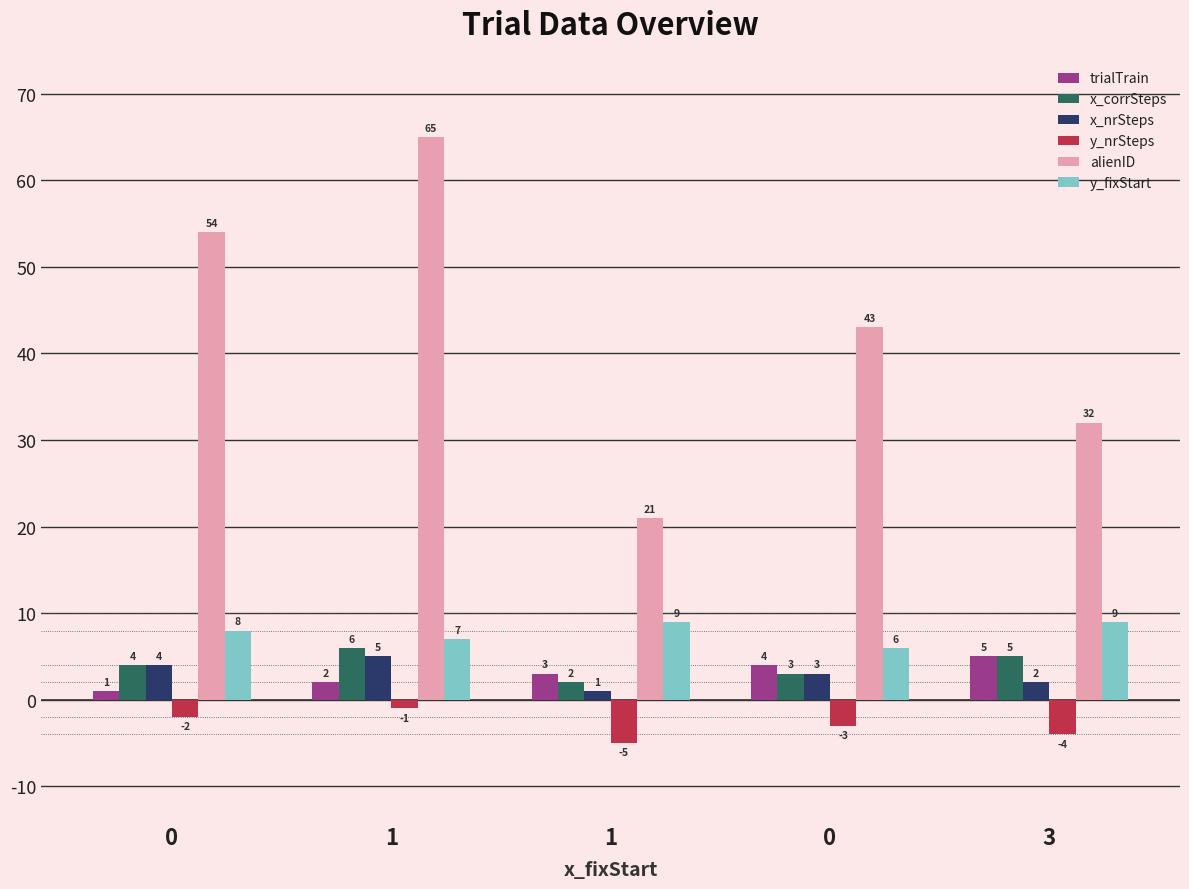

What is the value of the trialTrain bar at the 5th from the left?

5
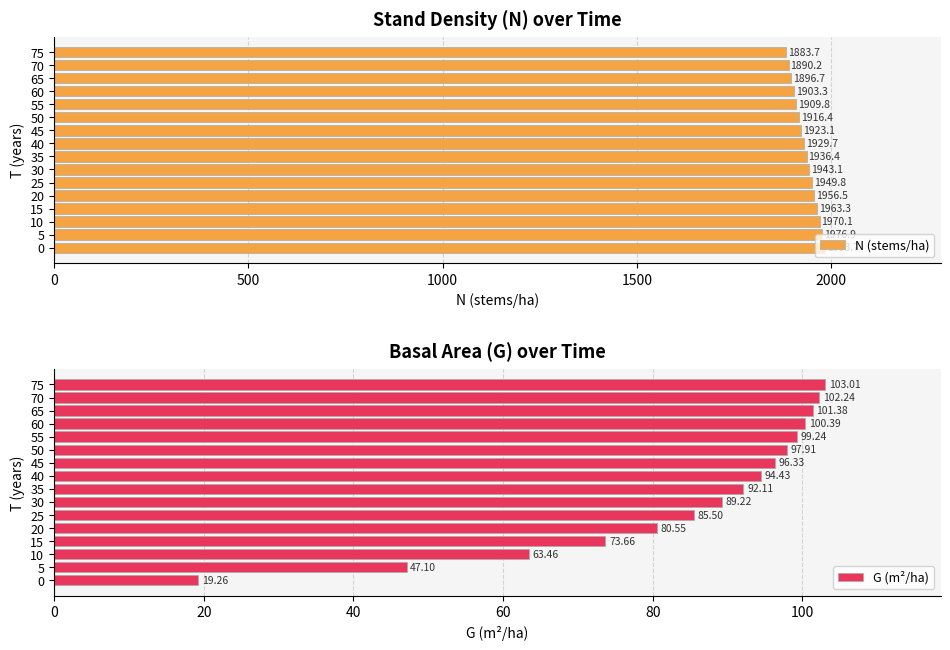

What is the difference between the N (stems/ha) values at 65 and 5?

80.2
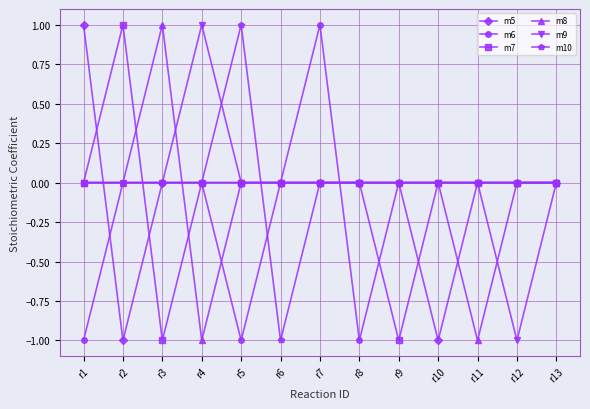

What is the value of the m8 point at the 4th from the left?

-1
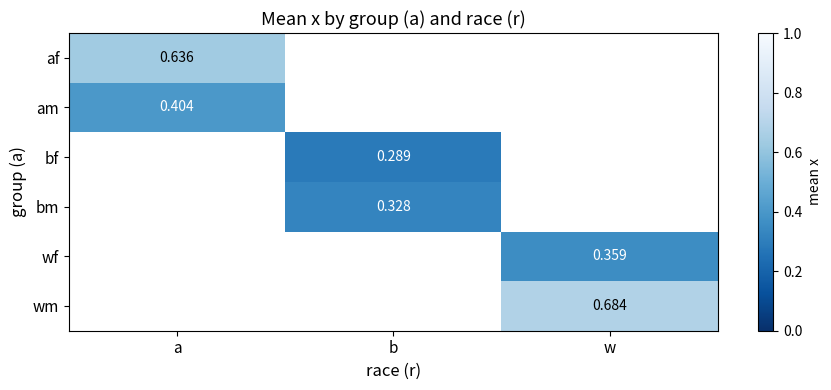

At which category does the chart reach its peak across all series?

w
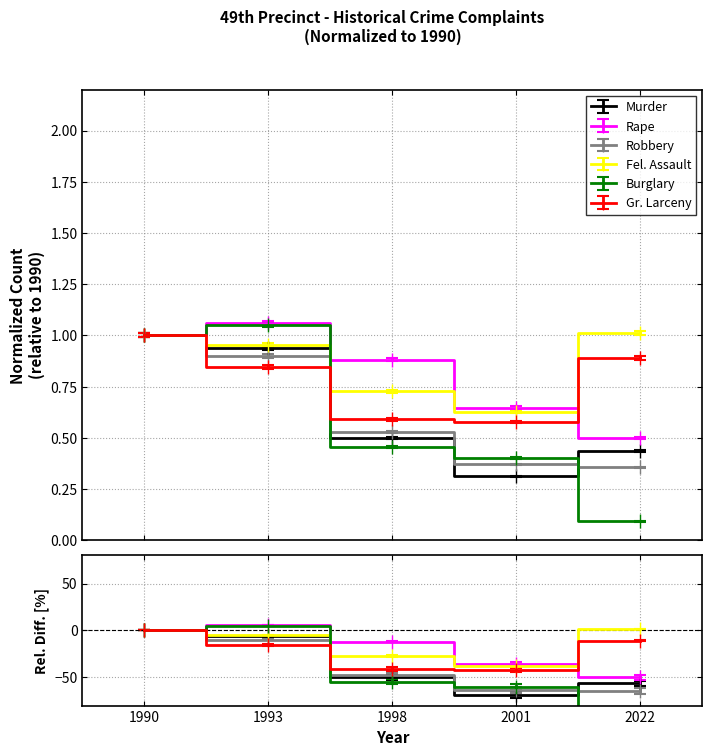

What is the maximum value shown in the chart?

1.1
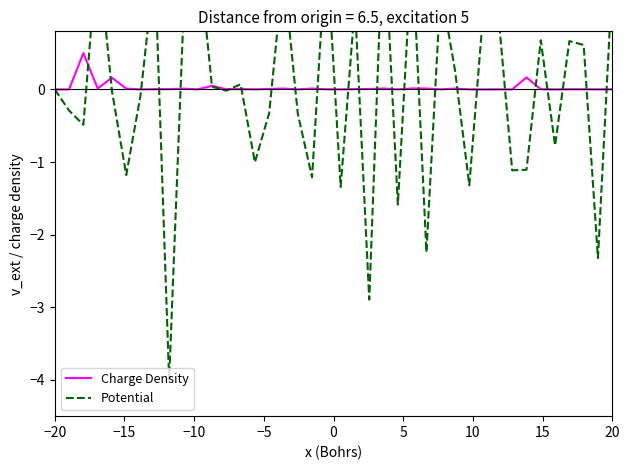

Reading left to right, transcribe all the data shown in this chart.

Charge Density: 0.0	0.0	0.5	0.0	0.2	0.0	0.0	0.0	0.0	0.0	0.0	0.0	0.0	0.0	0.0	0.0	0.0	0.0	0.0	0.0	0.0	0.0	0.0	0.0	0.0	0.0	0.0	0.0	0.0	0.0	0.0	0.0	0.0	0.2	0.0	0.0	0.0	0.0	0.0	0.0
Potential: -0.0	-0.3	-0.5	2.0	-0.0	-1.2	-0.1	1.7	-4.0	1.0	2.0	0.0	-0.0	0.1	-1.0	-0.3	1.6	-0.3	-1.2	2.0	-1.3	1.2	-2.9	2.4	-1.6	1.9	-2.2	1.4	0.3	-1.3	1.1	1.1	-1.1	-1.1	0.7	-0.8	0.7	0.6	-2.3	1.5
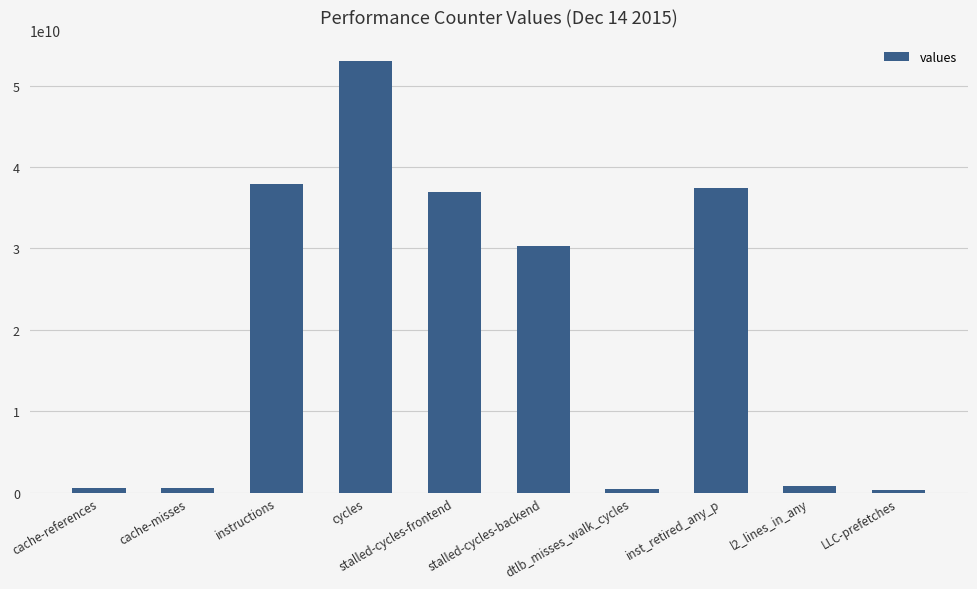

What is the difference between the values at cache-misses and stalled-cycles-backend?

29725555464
..........
* Instructions to follow: Rewrite all of the data above with every "chart" changed to "graph" and everything else left the same. Leave the pictures out of your answer.

* Response below:
What is the value of the trialTrain bar at the 5th from the left?

5

What is the difference between the N (stems/ha) values at 65 and 5?

80.2

What is the value of the m8 point at the 4th from the left?

-1

At which category does the graph reach its peak across all series?

w

What is the maximum value shown in the graph?

1.1

Reading left to right, transcribe all the data shown in this graph.

Charge Density: 0.0	0.0	0.5	0.0	0.2	0.0	0.0	0.0	0.0	0.0	0.0	0.0	0.0	0.0	0.0	0.0	0.0	0.0	0.0	0.0	0.0	0.0	0.0	0.0	0.0	0.0	0.0	0.0	0.0	0.0	0.0	0.0	0.0	0.2	0.0	0.0	0.0	0.0	0.0	0.0
Potential: -0.0	-0.3	-0.5	2.0	-0.0	-1.2	-0.1	1.7	-4.0	1.0	2.0	0.0	-0.0	0.1	-1.0	-0.3	1.6	-0.3	-1.2	2.0	-1.3	1.2	-2.9	2.4	-1.6	1.9	-2.2	1.4	0.3	-1.3	1.1	1.1	-1.1	-1.1	0.7	-0.8	0.7	0.6	-2.3	1.5

What is the difference between the values at cache-misses and stalled-cycles-backend?

29725555464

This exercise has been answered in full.